**Instructions for the task**.
The whole listing is to be written out again exactly; the pictures are not.

**Records**.
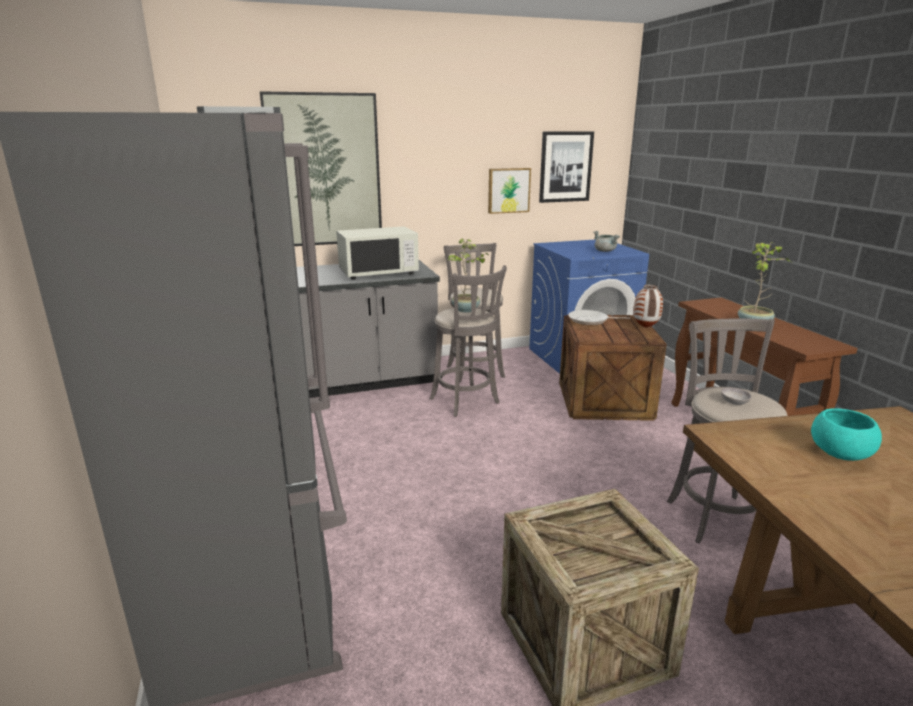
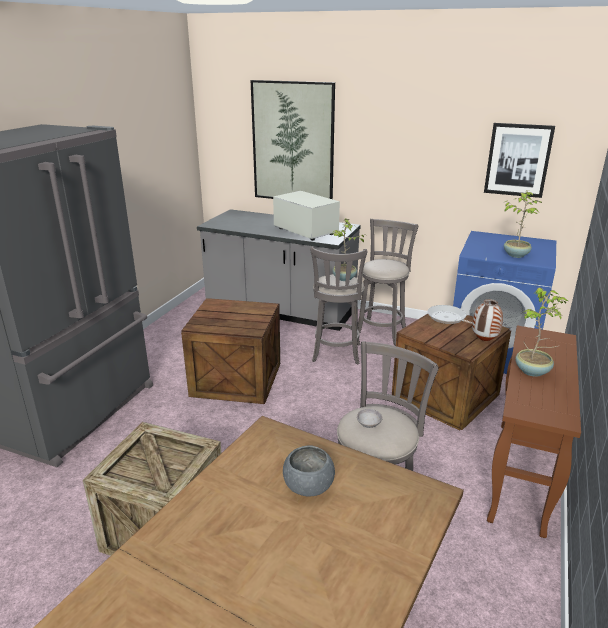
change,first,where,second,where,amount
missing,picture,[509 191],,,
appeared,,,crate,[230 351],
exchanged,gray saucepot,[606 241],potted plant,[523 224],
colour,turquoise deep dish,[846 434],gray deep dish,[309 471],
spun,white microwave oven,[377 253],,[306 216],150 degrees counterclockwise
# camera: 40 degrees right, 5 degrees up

**Answer box**.
change,first,where,second,where,amount
missing,picture,[509 191],,,
appeared,,,crate,[230 351],
exchanged,gray saucepot,[606 241],potted plant,[523 224],
colour,turquoise deep dish,[846 434],gray deep dish,[309 471],
spun,white microwave oven,[377 253],,[306 216],150 degrees counterclockwise
# camera: 40 degrees right, 5 degrees up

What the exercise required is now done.